:: Passage to read ::

Determine the car's displacement

[etSahcs12]

Hi, I am new to the fourm. If it is not any touble, please help me with a kinematic problem.

Homework Statement

A car travels east along a straight road at a constant velocity of 18 m/s. After 5.0s, it accelerates uniformly for 4.0s, reaching a velocity of 24 m/s. For the next 6.0s, the car proceeds with uniform motion. Determine the car's displacement for the 15.0s trip.

Homework Equations

Δd = v1 x Δt + 1/2 x acceleration x Δt(squared)
Δd = v2 x Δt - 1/2 x acceleration x Δt(squared)
Δd = 1/2 (v1 + v2) Δt
2aΔd = v2^2 - v1^2
a = v2 - v2 / Δt

The Attempt at a Solution

This is the only question I have not experienced before. Please guide me through this question.

 

[Kurdt]

You will have to split the problem into 3 parts. There are two where the car is traveling with a constant velocity and one where it is accelerating. The equation you have stated is almost correct. For constant velocity you will need:

d = vt

For constant acceleration you will need one of the constant acceleration kinematic equations.

https://www.physicsforums.com/showpost.php?p=905663&postcount=2

 

[etSahcs12]

so do i do:

18 m/s x 5.0s then 24 x 4.0s then add them up?

What do i do with the 6.0s and the uniform motion? When adding do i find the displacement?

:: Challenge 1 ::
Rewrite the records from the first line through the line containing "brown line: rotated 35 degrees clockwise", changing "purple rectangle" to "violet rectangle" and leaving everything else as it is. Give only those lines.

:: Data to process ::
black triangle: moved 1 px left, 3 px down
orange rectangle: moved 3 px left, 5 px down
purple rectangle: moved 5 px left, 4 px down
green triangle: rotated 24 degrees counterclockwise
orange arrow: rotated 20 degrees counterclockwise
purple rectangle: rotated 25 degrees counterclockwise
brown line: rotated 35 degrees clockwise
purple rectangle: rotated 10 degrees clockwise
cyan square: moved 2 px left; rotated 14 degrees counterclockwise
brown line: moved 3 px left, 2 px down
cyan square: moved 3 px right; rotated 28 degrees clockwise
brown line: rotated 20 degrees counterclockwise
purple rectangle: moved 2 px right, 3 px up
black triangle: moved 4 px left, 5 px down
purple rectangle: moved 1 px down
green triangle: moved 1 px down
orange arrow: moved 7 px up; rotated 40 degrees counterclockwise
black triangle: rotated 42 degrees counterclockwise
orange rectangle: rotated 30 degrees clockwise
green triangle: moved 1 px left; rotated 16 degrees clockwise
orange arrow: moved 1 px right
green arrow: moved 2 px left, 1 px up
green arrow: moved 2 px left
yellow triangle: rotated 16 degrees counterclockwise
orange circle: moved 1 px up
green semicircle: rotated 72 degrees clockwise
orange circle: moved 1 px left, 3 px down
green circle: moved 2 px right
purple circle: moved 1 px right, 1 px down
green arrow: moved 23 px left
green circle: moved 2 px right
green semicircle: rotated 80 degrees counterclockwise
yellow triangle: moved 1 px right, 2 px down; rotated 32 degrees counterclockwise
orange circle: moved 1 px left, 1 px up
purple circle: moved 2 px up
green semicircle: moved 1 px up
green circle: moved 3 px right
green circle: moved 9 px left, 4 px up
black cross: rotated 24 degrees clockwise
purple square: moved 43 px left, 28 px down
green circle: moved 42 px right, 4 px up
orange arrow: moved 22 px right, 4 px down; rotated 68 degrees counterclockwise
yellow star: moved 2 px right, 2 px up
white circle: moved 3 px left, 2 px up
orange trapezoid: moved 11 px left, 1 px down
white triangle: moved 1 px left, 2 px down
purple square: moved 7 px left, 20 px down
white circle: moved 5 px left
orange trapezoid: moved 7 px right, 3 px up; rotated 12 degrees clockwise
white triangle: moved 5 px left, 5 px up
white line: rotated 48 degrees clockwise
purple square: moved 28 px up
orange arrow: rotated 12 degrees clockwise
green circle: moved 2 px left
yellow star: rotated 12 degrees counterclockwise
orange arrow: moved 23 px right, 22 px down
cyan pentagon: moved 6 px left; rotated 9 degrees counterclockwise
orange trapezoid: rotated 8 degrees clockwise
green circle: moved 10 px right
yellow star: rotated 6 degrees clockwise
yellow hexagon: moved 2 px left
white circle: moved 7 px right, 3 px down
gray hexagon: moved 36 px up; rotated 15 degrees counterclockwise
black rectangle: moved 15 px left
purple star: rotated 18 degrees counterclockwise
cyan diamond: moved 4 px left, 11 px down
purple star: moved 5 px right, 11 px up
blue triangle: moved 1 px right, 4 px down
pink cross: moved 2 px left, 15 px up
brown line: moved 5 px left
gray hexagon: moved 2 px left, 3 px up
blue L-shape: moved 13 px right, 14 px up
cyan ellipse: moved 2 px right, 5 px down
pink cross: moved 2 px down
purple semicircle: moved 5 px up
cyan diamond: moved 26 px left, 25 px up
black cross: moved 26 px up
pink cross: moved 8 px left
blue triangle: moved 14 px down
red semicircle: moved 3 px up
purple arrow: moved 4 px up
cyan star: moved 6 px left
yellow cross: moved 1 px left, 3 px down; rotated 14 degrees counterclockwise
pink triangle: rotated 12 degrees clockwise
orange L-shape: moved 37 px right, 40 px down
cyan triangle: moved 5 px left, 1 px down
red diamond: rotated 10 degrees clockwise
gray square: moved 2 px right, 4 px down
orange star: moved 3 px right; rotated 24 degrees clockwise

:: Challenge 2 ::
Retype the entire forum thread on finding a car's displacement with no changes.

:: Written answer 1 ::
black triangle: moved 1 px left, 3 px down
orange rectangle: moved 3 px left, 5 px down
violet rectangle: moved 5 px left, 4 px down
green triangle: rotated 24 degrees counterclockwise
orange arrow: rotated 20 degrees counterclockwise
violet rectangle: rotated 25 degrees counterclockwise
brown line: rotated 35 degrees clockwise

:: Written answer 2 ::
Determine the car's displacement

[etSahcs12]

Hi, I am new to the fourm. If it is not any touble, please help me with a kinematic problem.

Homework Statement

A car travels east along a straight road at a constant velocity of 18 m/s. After 5.0s, it accelerates uniformly for 4.0s, reaching a velocity of 24 m/s. For the next 6.0s, the car proceeds with uniform motion. Determine the car's displacement for the 15.0s trip.

Homework Equations

Δd = v1 x Δt + 1/2 x acceleration x Δt(squared)
Δd = v2 x Δt - 1/2 x acceleration x Δt(squared)
Δd = 1/2 (v1 + v2) Δt
2aΔd = v2^2 - v1^2
a = v2 - v2 / Δt

The Attempt at a Solution

This is the only question I have not experienced before. Please guide me through this question.

 

[Kurdt]

You will have to split the problem into 3 parts. There are two where the car is traveling with a constant velocity and one where it is accelerating. The equation you have stated is almost correct. For constant velocity you will need:

d = vt

For constant acceleration you will need one of the constant acceleration kinematic equations.

https://www.physicsforums.com/showpost.php?p=905663&postcount=2

 

[etSahcs12]

so do i do:

18 m/s x 5.0s then 24 x 4.0s then add them up?

What do i do with the 6.0s and the uniform motion? When adding do i find the displacement?